Making her way back towards the clearly slept-in bed, sheets flipped aside and abundant wrinkles surrounding where she lay just a minute ago, she sat down on the edge of the mattress and nodded towards the desk chair.

"So what is it?" she asked as he shifted the seat to face her.

Todoroki was quiet for a moment, his gaze focused on something next to her. The buzzing of faraway machinery drifted faintly between them.

"Midoriya said I should speak to you."

"Why?"

"I told him about what happened at the hospital."

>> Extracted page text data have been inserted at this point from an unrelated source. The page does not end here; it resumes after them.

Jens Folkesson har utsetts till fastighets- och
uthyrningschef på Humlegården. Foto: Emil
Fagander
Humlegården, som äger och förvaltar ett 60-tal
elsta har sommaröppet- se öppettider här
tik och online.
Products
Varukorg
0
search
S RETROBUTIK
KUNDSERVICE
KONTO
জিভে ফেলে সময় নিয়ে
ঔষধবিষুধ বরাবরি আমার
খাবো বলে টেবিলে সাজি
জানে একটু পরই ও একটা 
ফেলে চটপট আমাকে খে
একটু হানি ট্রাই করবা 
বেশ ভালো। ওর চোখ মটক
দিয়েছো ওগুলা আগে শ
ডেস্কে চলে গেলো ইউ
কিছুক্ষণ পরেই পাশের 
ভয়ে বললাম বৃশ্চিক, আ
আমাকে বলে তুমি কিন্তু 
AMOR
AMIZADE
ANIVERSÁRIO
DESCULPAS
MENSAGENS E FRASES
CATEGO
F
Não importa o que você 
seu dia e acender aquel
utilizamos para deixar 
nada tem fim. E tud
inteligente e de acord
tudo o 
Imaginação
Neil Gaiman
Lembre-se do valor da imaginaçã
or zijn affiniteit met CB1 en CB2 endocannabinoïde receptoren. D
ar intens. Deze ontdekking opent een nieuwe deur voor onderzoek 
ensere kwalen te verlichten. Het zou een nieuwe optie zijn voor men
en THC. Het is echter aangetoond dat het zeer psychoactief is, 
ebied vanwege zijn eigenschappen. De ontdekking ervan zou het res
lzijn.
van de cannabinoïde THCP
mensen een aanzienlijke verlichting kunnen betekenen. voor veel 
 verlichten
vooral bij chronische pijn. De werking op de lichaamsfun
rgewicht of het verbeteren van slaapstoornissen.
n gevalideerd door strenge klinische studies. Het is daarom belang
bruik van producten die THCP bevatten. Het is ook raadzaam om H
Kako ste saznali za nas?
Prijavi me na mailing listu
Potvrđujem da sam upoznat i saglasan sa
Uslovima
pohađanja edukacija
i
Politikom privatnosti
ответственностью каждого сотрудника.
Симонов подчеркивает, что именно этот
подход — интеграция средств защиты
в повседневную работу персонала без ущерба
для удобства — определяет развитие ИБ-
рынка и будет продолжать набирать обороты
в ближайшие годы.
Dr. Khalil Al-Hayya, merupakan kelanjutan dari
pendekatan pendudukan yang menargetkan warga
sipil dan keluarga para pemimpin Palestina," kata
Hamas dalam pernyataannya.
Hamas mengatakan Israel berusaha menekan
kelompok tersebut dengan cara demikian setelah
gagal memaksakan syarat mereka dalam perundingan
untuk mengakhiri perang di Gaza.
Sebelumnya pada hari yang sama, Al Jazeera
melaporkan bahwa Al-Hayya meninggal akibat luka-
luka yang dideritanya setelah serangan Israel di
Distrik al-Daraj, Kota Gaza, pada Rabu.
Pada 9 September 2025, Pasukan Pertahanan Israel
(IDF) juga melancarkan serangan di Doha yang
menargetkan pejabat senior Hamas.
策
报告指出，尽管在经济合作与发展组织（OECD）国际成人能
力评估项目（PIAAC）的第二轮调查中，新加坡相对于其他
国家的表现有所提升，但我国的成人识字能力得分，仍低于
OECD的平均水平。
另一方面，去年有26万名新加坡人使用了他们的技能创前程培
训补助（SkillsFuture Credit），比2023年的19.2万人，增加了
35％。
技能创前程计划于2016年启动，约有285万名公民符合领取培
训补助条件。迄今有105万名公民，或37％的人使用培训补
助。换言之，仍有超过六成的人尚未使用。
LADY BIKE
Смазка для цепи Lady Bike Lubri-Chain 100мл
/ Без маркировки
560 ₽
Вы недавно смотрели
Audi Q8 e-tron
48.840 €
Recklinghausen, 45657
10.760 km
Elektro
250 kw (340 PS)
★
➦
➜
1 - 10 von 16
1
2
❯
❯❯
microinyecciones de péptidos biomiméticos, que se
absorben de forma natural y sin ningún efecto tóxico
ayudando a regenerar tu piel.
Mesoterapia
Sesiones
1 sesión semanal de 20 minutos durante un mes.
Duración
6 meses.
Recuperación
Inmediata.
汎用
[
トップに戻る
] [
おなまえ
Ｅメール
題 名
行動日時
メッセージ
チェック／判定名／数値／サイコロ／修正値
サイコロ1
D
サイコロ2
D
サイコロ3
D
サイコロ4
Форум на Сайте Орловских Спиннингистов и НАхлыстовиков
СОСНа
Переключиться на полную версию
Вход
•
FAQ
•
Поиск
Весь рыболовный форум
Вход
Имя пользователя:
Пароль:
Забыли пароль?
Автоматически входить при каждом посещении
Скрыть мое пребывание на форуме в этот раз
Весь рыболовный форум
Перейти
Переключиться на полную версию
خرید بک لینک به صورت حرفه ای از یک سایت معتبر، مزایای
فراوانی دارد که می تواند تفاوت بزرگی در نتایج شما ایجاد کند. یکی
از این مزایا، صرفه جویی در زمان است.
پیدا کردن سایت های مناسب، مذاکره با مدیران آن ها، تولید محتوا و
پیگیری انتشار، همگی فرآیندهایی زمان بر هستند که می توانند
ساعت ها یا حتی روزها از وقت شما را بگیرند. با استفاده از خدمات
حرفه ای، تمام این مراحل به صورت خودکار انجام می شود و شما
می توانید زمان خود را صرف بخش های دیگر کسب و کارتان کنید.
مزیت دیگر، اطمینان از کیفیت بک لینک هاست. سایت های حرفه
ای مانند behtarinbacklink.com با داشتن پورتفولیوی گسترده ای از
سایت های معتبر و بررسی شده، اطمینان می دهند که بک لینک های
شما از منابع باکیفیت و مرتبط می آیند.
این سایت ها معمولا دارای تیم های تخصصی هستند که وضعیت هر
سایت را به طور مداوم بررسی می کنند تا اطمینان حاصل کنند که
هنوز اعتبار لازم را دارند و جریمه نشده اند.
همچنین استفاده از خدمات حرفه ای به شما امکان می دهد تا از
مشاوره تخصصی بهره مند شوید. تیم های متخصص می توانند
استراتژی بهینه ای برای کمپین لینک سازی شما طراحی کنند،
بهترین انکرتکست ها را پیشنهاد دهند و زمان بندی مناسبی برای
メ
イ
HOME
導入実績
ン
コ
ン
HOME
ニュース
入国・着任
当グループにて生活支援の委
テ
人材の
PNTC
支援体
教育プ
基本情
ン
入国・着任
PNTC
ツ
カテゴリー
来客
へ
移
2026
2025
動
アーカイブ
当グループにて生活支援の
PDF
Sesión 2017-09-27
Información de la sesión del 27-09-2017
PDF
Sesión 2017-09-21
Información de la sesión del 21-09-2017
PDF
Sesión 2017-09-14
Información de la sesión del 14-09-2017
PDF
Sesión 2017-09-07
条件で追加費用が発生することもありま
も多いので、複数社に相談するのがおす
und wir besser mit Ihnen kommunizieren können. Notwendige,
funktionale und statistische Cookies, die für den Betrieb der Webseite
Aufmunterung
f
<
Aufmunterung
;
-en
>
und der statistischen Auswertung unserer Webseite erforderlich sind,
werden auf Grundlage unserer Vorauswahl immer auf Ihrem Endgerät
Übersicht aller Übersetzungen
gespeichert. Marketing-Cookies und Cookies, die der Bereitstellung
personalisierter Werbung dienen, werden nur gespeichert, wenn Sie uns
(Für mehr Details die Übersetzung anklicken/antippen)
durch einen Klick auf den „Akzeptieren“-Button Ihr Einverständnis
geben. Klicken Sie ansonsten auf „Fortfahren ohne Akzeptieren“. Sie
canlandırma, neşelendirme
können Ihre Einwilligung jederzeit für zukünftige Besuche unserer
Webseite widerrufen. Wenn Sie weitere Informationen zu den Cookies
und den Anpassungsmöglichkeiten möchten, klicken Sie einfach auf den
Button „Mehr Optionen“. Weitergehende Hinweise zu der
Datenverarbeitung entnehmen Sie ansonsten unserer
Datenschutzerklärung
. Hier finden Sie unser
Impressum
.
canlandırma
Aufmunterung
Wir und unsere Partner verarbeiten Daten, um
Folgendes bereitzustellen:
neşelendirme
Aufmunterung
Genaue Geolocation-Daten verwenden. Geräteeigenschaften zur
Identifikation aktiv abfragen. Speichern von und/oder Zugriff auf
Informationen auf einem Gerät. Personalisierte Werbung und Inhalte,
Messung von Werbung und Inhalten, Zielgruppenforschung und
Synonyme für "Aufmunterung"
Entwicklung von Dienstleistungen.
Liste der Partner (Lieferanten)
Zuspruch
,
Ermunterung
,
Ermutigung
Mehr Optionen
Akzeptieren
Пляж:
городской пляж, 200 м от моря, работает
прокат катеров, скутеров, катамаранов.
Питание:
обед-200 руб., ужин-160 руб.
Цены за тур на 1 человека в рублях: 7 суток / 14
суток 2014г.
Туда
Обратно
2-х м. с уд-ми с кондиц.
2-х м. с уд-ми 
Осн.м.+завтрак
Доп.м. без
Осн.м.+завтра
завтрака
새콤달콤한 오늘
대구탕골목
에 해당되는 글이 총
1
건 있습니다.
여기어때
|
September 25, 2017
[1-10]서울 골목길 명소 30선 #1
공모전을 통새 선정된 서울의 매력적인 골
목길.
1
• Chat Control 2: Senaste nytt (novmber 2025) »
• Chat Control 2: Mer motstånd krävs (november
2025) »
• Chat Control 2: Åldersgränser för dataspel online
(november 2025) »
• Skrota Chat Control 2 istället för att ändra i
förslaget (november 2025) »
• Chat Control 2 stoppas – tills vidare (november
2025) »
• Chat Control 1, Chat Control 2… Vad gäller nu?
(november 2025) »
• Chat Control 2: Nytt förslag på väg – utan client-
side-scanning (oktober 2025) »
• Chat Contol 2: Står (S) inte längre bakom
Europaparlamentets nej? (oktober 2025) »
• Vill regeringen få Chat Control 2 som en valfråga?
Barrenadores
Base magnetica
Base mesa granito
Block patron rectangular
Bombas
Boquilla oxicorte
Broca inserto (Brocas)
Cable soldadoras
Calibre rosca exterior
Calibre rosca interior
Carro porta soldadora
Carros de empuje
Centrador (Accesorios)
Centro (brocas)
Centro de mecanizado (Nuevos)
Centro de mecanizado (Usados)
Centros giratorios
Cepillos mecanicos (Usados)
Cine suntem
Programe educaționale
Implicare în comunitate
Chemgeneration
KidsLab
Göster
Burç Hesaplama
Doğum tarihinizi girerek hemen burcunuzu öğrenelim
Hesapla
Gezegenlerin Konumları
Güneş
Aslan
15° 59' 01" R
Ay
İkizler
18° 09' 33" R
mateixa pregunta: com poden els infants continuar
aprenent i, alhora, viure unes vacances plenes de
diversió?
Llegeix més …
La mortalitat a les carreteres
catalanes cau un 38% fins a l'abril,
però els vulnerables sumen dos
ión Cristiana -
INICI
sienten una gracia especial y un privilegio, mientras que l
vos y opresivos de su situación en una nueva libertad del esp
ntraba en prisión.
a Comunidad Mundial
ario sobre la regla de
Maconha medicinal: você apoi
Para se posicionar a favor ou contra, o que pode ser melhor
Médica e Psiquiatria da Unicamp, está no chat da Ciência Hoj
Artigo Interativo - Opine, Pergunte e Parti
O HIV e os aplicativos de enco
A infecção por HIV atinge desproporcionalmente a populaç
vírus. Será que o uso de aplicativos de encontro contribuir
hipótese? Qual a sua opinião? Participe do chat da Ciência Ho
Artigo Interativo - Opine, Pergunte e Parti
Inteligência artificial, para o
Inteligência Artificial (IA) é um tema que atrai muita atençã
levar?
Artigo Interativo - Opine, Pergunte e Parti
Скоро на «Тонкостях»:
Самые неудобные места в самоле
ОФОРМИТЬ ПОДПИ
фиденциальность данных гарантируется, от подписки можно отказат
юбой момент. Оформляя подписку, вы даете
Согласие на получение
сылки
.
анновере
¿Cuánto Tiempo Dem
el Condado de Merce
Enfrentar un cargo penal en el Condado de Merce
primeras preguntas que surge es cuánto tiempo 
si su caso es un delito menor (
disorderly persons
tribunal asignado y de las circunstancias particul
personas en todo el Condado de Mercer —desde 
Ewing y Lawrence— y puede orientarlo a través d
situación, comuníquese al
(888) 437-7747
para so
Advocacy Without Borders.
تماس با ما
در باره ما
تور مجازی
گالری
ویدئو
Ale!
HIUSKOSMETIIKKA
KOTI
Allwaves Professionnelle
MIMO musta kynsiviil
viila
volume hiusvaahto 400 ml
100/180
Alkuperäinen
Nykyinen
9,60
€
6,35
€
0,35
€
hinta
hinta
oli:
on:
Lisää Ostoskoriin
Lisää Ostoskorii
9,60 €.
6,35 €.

And all of a sudden, Unknown was wide awake, a rush of embarrassment slapping the drowsiness from her mind at the reminder of... that. The fuzzy memory she had tried so hard to forget appeared once more in the front of her mind- of how far gone she had been back then, of how invasively close she had gotten to him, of how she-

"...so, about that," she started, despite having no words to follow, "...uh... sorry."

"...it's alright."

Now it was her turn to avoid his gaze. His hardly-convincing response to her hardly-convincing apology did little to ease the constriction in her chest. She reflexively curled in on herself as the horrifically awkward silence dragged on, shoulders hunching, eyes lowering. She never considered herself to be so malleable as to become embarrassed by mere words, and yet here she was, visibly distressed at the thought of a memory she could barely even recall, and in front of some hero, no less.

"...so you told Modoriya about it?" she spoke finally, unable to withstand the deafening quiet any longer.

He nodded faintly, gaze still averted, his usual passive expression now replaced by one almost as uncomfortable as her own. "He said I should speak to you about it."